From fbf22fb58ee2a03072e3a3d2afa8f6887c5a85a4 Mon Sep 17 00:00:00 2001
From: Evan Lezar <elezar@nvidia.com>
Date: Sun, 22 Mar 2026 16:14:40 +0100
Subject: [PATCH] fix(cluster): add Jetson Linux 5.15-tegra platform
 compatibility

Three issues prevent k3s from starting on kernels where the nf_tables
xt extension bridge (nft_compat) is unavailable:

1. kube-router's network policy controller uses the xt_comment iptables
   extension and panics on startup with "Extension comment revision 0
   not supported, missing kernel module?" Pass --disable-network-policy
   to k3s so the controller never runs. The NSSH1 HMAC handshake remains
   the primary sandbox SSH isolation boundary, so this does not weaken
   the effective security posture.

2. flannel and kube-proxy also fail to insert rules via the nf_tables
   iptables backend on the same kernels. Add an xt_comment probe at
   cluster-entrypoint startup; if the probe fails, switch to
   iptables-legacy via update-alternatives before any other netfilter
   work so that flannel, kube-proxy, and the DNS proxy all use a
   consistent backend.

3. The br_netfilter kernel module must be loaded on the host for
   iptables rules to apply to pod bridge traffic. Without it, ClusterIP
   DNAT (including kube-dns at 10.43.0.10) is never applied to pod
   packets, causing silent DNS timeouts deep in the health-check loop.
   Add an early check that fails fast with an actionable error message
   if the module is not present, instructing the user to run
   `sudo modprobe br_netfilter` on the host.

PROBLEM STATEMENT:
Copy out the full patch for Jetson Linux 5.15-tegra compatibility, word for word.

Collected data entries
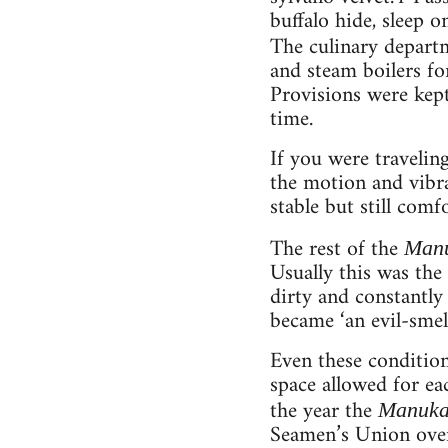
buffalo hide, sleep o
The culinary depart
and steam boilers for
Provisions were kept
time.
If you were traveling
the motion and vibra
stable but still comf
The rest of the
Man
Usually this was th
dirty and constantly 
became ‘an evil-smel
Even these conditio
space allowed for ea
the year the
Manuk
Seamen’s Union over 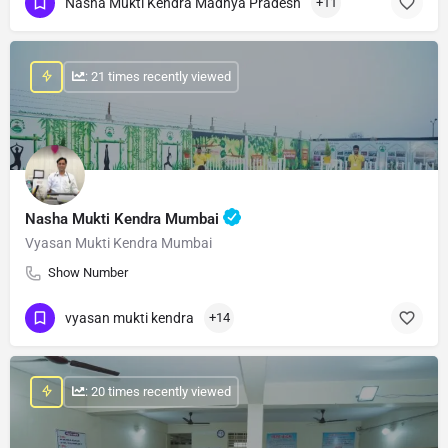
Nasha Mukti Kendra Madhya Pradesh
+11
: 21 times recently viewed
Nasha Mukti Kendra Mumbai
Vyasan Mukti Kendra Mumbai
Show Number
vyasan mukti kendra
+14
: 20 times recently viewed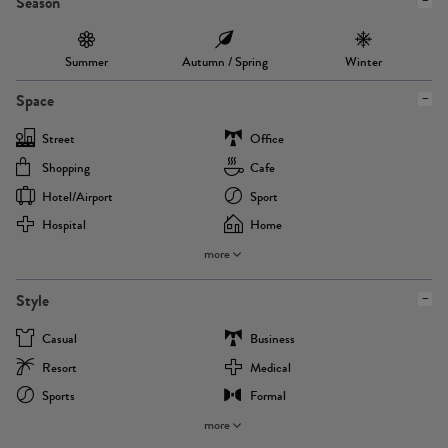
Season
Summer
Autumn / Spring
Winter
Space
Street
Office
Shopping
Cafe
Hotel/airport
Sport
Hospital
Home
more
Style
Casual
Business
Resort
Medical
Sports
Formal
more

==

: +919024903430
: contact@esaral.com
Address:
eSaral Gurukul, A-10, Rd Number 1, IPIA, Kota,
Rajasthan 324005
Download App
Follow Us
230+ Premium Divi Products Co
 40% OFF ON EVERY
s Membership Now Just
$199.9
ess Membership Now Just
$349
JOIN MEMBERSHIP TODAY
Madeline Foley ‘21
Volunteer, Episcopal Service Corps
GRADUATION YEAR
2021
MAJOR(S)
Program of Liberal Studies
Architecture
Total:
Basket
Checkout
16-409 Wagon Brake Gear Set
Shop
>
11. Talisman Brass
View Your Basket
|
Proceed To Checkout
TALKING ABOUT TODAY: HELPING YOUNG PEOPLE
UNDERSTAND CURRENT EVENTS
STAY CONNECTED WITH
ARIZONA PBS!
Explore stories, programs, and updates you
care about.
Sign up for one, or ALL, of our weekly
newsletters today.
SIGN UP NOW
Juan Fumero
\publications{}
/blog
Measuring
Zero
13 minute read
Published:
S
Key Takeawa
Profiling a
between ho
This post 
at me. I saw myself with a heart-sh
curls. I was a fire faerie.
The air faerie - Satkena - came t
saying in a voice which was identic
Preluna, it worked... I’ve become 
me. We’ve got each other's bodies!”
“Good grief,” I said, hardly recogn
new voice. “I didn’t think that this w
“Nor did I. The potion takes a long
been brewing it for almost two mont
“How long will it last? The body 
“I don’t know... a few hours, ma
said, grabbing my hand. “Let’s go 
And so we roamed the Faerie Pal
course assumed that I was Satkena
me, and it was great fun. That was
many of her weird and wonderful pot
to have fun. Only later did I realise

EXERCISE RESPONSE:
From fbf22fb58ee2a03072e3a3d2afa8f6887c5a85a4 Mon Sep 17 00:00:00 2001
From: Evan Lezar <elezar@nvidia.com>
Date: Sun, 22 Mar 2026 16:14:40 +0100
Subject: [PATCH] fix(cluster): add Jetson Linux 5.15-tegra platform
 compatibility

Three issues prevent k3s from starting on kernels where the nf_tables
xt extension bridge (nft_compat) is unavailable:

1. kube-router's network policy controller uses the xt_comment iptables
   extension and panics on startup with "Extension comment revision 0
   not supported, missing kernel module?" Pass --disable-network-policy
   to k3s so the controller never runs. The NSSH1 HMAC handshake remains
   the primary sandbox SSH isolation boundary, so this does not weaken
   the effective security posture.

2. flannel and kube-proxy also fail to insert rules via the nf_tables
   iptables backend on the same kernels. Add an xt_comment probe at
   cluster-entrypoint startup; if the probe fails, switch to
   iptables-legacy via update-alternatives before any other netfilter
   work so that flannel, kube-proxy, and the DNS proxy all use a
   consistent backend.

3. The br_netfilter kernel module must be loaded on the host for
   iptables rules to apply to pod bridge traffic. Without it, ClusterIP
   DNAT (including kube-dns at 10.43.0.10) is never applied to pod
   packets, causing silent DNS timeouts deep in the health-check loop.
   Add an early check that fails fast with an actionable error message
   if the module is not present, instructing the user to run
   `sudo modprobe br_netfilter` on the host.